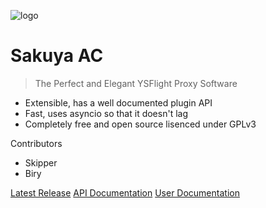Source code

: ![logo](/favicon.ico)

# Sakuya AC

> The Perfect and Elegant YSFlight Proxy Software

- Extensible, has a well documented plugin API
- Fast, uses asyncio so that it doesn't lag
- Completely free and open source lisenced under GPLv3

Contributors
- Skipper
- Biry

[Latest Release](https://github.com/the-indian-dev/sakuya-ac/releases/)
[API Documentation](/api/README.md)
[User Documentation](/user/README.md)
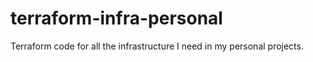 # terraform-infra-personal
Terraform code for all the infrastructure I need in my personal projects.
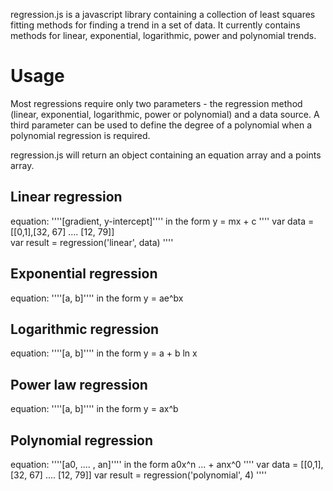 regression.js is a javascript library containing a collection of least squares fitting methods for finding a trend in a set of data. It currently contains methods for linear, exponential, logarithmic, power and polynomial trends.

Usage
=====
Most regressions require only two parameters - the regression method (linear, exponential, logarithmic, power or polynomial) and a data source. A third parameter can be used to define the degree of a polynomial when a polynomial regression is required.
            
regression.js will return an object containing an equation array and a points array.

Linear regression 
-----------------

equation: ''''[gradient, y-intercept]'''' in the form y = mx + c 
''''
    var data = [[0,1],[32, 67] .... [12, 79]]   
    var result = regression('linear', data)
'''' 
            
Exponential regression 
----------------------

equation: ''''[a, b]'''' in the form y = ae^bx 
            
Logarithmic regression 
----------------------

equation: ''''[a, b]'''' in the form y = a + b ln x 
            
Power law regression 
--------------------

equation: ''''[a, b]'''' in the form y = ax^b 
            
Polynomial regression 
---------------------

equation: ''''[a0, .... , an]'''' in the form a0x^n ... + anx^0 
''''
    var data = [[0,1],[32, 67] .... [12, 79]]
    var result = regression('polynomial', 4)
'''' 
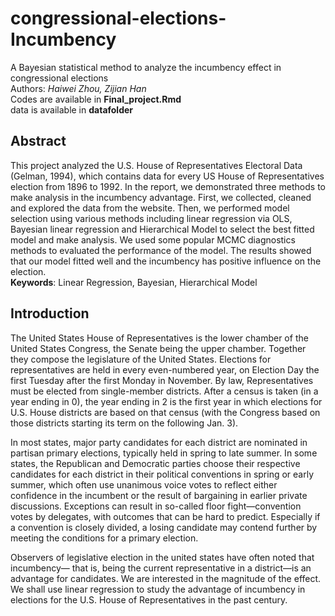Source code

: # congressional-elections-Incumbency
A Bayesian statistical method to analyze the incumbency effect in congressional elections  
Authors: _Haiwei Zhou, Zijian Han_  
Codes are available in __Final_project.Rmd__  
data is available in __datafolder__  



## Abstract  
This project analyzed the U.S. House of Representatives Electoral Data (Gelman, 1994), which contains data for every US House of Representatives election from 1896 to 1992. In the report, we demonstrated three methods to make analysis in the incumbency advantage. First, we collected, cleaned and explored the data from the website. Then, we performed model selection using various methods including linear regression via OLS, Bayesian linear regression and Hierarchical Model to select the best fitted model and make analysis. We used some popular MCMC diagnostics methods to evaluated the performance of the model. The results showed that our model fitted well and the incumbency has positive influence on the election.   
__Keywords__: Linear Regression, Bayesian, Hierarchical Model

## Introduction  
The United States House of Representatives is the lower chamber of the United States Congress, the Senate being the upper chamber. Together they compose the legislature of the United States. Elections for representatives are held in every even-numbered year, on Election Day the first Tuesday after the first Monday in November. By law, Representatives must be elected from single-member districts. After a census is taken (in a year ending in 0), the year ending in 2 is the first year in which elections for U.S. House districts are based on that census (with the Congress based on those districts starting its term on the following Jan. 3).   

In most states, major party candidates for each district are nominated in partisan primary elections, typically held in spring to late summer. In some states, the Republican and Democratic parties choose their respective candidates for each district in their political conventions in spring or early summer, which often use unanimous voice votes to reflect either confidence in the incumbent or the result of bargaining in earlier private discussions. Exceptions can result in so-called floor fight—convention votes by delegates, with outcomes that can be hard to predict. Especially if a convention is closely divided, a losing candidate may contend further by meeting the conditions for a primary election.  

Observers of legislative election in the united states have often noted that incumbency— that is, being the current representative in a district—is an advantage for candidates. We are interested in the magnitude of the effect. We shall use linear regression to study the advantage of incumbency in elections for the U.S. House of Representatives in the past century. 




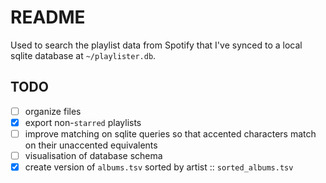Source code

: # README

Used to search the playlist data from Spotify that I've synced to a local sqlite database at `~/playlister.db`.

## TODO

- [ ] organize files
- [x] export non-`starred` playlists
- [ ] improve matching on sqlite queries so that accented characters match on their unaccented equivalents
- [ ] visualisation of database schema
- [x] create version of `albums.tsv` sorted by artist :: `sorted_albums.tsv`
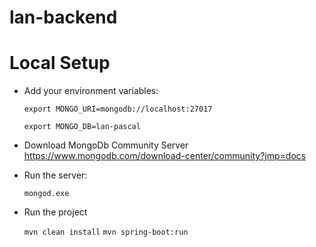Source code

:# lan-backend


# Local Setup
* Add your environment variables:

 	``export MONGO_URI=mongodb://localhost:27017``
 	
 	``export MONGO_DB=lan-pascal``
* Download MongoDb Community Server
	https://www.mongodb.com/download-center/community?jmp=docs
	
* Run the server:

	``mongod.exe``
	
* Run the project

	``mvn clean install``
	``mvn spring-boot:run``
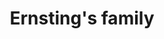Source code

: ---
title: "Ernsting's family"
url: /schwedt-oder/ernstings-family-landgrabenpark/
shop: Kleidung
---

**REQUIRED WORK**
Please copy out every listing above word for word, leaving out the pictures.

**TASK OUTPUT**
Source code

: ![logo](/favicon.ico)

# Sakuya AC

> The Perfect and Elegant YSFlight Proxy Software

- Extensible, has a well documented plugin API
- Fast, uses asyncio so that it doesn't lag
- Completely free and open source lisenced under GPLv3

Contributors
- Skipper
- Biry

[Latest Release](https://github.com/the-indian-dev/sakuya-ac/releases/)
[API Documentation](/api/README.md)
[User Documentation](/user/README.md)
 # terraform-infra-personal
Terraform code for all the infrastructure I need in my personal projects.
 regression.js is a javascript library containing a collection of least squares fitting methods for finding a trend in a set of data. It currently contains methods for linear, exponential, logarithmic, power and polynomial trends.

Usage
=====
Most regressions require only two parameters - the regression method (linear, exponential, logarithmic, power or polynomial) and a data source. A third parameter can be used to define the degree of a polynomial when a polynomial regression is required.
            
regression.js will return an object containing an equation array and a points array.

Linear regression 
-----------------

equation: ''''[gradient, y-intercept]'''' in the form y = mx + c 
''''
    var data = [[0,1],[32, 67] .... [12, 79]]   
    var result = regression('linear', data)
'''' 
            
Exponential regression 
----------------------

equation: ''''[a, b]'''' in the form y = ae^bx 
            
Logarithmic regression 
----------------------

equation: ''''[a, b]'''' in the form y = a + b ln x 
            
Power law regression 
--------------------

equation: ''''[a, b]'''' in the form y = ax^b 
            
Polynomial regression 
---------------------

equation: ''''[a0, .... , an]'''' in the form a0x^n ... + anx^0 
''''
    var data = [[0,1],[32, 67] .... [12, 79]]
    var result = regression('polynomial', 4)
'''' 
Source code

: # congressional-elections-Incumbency
A Bayesian statistical method to analyze the incumbency effect in congressional elections  
Authors: _Haiwei Zhou, Zijian Han_  
Codes are available in __Final_project.Rmd__  
data is available in __datafolder__  



## Abstract  
This project analyzed the U.S. House of Representatives Electoral Data (Gelman, 1994), which contains data for every US House of Representatives election from 1896 to 1992. In the report, we demonstrated three methods to make analysis in the incumbency advantage. First, we collected, cleaned and explored the data from the website. Then, we performed model selection using various methods including linear regression via OLS, Bayesian linear regression and Hierarchical Model to select the best fitted model and make analysis. We used some popular MCMC diagnostics methods to evaluated the performance of the model. The results showed that our model fitted well and the incumbency has positive influence on the election.   
__Keywords__: Linear Regression, Bayesian, Hierarchical Model

## Introduction  
The United States House of Representatives is the lower chamber of the United States Congress, the Senate being the upper chamber. Together they compose the legislature of the United States. Elections for representatives are held in every even-numbered year, on Election Day the first Tuesday after the first Monday in November. By law, Representatives must be elected from single-member districts. After a census is taken (in a year ending in 0), the year ending in 2 is the first year in which elections for U.S. House districts are based on that census (with the Congress based on those districts starting its term on the following Jan. 3).   

In most states, major party candidates for each district are nominated in partisan primary elections, typically held in spring to late summer. In some states, the Republican and Democratic parties choose their respective candidates for each district in their political conventions in spring or early summer, which often use unanimous voice votes to reflect either confidence in the incumbent or the result of bargaining in earlier private discussions. Exceptions can result in so-called floor fight—convention votes by delegates, with outcomes that can be hard to predict. Especially if a convention is closely divided, a losing candidate may contend further by meeting the conditions for a primary election.  

Observers of legislative election in the united states have often noted that incumbency— that is, being the current representative in a district—is an advantage for candidates. We are interested in the magnitude of the effect. We shall use linear regression to study the advantage of incumbency in elections for the U.S. House of Representatives in the past century. 




Source code

: # README

Used to search the playlist data from Spotify that I've synced to a local sqlite database at `~/playlister.db`.

## TODO

- [ ] organize files
- [x] export non-`starred` playlists
- [ ] improve matching on sqlite queries so that accented characters match on their unaccented equivalents
- [ ] visualisation of database schema
- [x] create version of `albums.tsv` sorted by artist :: `sorted_albums.tsv`
Source code

:# lan-backend


# Local Setup
* Add your environment variables:

 	``export MONGO_URI=mongodb://localhost:27017``
 	
 	``export MONGO_DB=lan-pascal``
* Download MongoDb Community Server
	https://www.mongodb.com/download-center/community?jmp=docs
	
* Run the server:

	``mongod.exe``
	
* Run the project

	``mvn clean install``
	``mvn spring-boot:run``
Source code

: ---
title: "Ernsting's family"
url: /schwedt-oder/ernstings-family-landgrabenpark/
shop: Kleidung
---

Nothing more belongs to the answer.